§ WHAT TO WORK ON: Since the copy must hold text only, transcribe the data below exactly and omit the images.

● ● ●

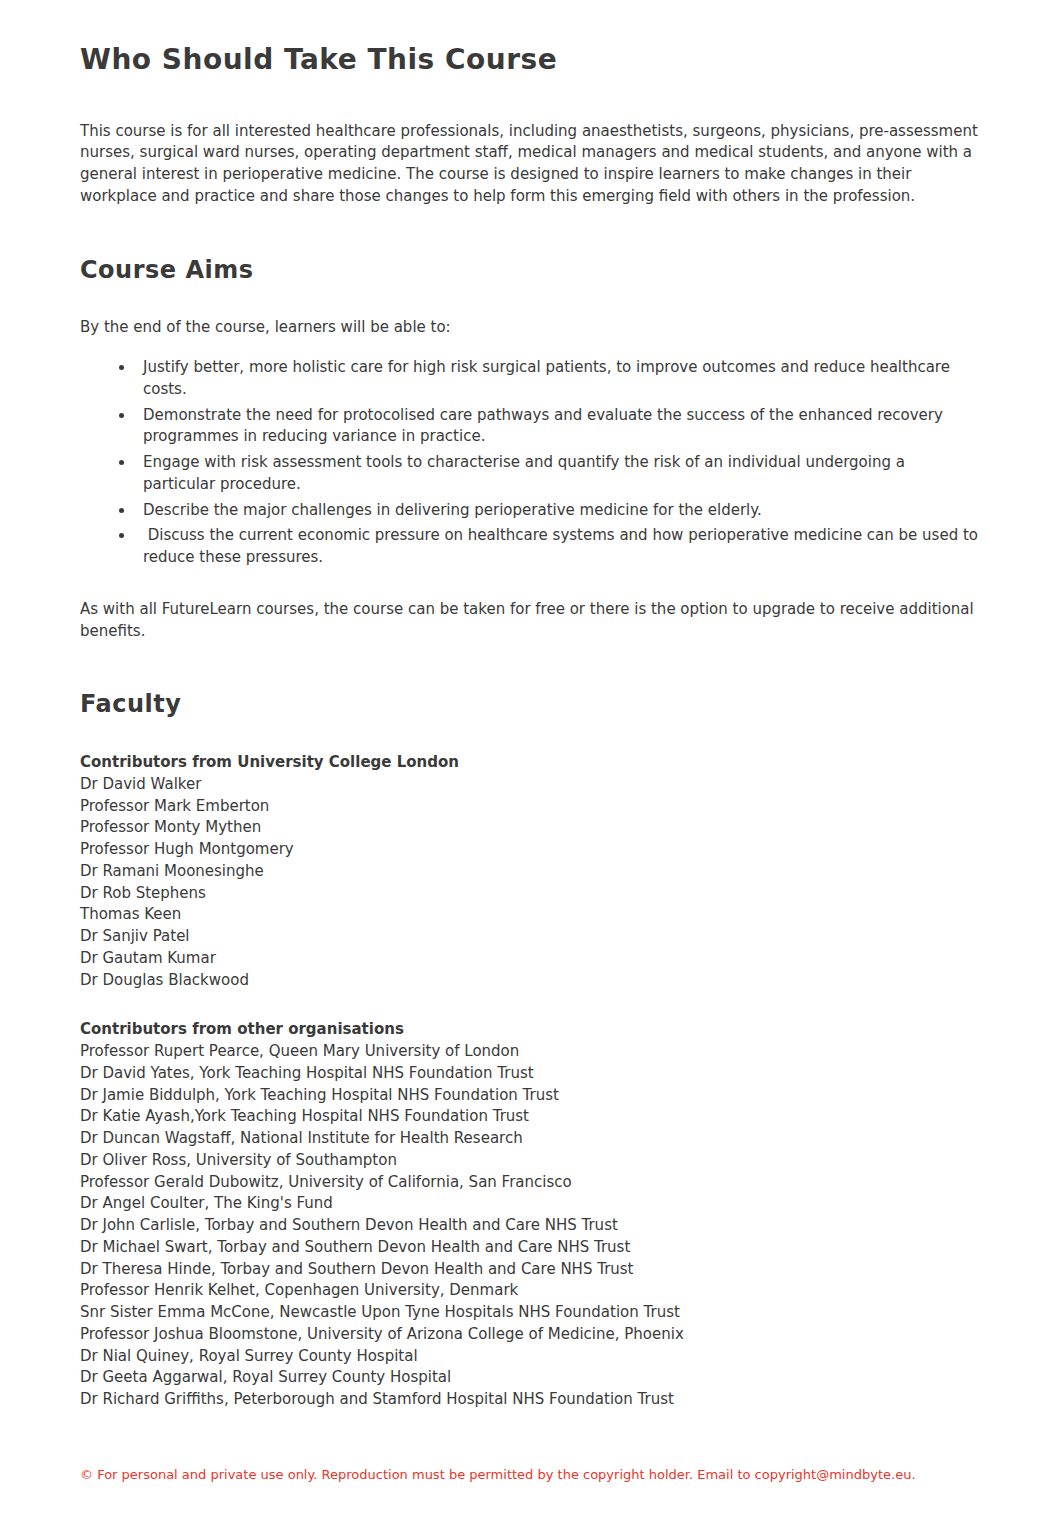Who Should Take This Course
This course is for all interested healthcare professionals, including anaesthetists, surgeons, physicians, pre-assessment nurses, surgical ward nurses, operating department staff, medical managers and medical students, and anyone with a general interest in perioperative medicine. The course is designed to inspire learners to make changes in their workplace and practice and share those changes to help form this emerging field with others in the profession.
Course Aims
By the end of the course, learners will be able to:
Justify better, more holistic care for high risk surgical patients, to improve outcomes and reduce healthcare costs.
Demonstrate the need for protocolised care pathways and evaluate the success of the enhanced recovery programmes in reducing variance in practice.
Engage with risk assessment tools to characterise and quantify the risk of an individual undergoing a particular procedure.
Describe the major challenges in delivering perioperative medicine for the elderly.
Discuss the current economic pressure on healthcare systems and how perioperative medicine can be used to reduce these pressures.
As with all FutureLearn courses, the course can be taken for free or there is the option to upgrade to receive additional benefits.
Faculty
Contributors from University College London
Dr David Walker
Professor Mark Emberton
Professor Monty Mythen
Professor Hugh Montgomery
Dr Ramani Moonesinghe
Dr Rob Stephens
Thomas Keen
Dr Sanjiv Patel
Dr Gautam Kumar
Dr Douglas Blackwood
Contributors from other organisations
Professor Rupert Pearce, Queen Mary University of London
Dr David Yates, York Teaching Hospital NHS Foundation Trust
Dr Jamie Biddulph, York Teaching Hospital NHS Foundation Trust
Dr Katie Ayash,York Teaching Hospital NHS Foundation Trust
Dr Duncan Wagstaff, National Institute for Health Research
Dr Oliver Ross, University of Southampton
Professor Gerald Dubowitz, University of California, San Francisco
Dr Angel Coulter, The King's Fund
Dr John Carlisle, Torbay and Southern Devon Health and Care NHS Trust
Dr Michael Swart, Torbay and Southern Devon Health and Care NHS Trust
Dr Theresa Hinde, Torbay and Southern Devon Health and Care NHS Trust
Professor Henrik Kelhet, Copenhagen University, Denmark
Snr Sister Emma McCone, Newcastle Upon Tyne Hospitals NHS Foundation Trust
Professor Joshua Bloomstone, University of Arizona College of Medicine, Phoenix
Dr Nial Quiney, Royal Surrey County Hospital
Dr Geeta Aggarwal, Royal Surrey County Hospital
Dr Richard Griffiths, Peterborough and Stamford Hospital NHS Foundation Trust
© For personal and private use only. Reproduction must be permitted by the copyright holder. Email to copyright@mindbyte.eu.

● ● ●

§ EXERCISE SOLUTION:
Who Should Take This Course
This course is for all interested healthcare professionals, including anaesthetists, surgeons, physicians, pre-assessment nurses, surgical ward nurses, operating department staff, medical managers and medical students, and anyone with a general interest in perioperative medicine. The course is designed to inspire learners to make changes in their workplace and practice and share those changes to help form this emerging field with others in the profession.
Course Aims
By the end of the course, learners will be able to:
Justify better, more holistic care for high risk surgical patients, to improve outcomes and reduce healthcare costs.
Demonstrate the need for protocolised care pathways and evaluate the success of the enhanced recovery programmes in reducing variance in practice.
Engage with risk assessment tools to characterise and quantify the risk of an individual undergoing a particular procedure.
Describe the major challenges in delivering perioperative medicine for the elderly.
Discuss the current economic pressure on healthcare systems and how perioperative medicine can be used to reduce these pressures.
As with all FutureLearn courses, the course can be taken for free or there is the option to upgrade to receive additional benefits.
Faculty
Contributors from University College London
Dr David Walker
Professor Mark Emberton
Professor Monty Mythen
Professor Hugh Montgomery
Dr Ramani Moonesinghe
Dr Rob Stephens
Thomas Keen
Dr Sanjiv Patel
Dr Gautam Kumar
Dr Douglas Blackwood
Contributors from other organisations
Professor Rupert Pearce, Queen Mary University of London
Dr David Yates, York Teaching Hospital NHS Foundation Trust
Dr Jamie Biddulph, York Teaching Hospital NHS Foundation Trust
Dr Katie Ayash,York Teaching Hospital NHS Foundation Trust
Dr Duncan Wagstaff, National Institute for Health Research
Dr Oliver Ross, University of Southampton
Professor Gerald Dubowitz, University of California, San Francisco
Dr Angel Coulter, The King's Fund
Dr John Carlisle, Torbay and Southern Devon Health and Care NHS Trust
Dr Michael Swart, Torbay and Southern Devon Health and Care NHS Trust
Dr Theresa Hinde, Torbay and Southern Devon Health and Care NHS Trust
Professor Henrik Kelhet, Copenhagen University, Denmark
Snr Sister Emma McCone, Newcastle Upon Tyne Hospitals NHS Foundation Trust
Professor Joshua Bloomstone, University of Arizona College of Medicine, Phoenix
Dr Nial Quiney, Royal Surrey County Hospital
Dr Geeta Aggarwal, Royal Surrey County Hospital
Dr Richard Griffiths, Peterborough and Stamford Hospital NHS Foundation Trust
© For personal and private use only. Reproduction must be permitted by the copyright holder. Email to copyright@mindbyte.eu.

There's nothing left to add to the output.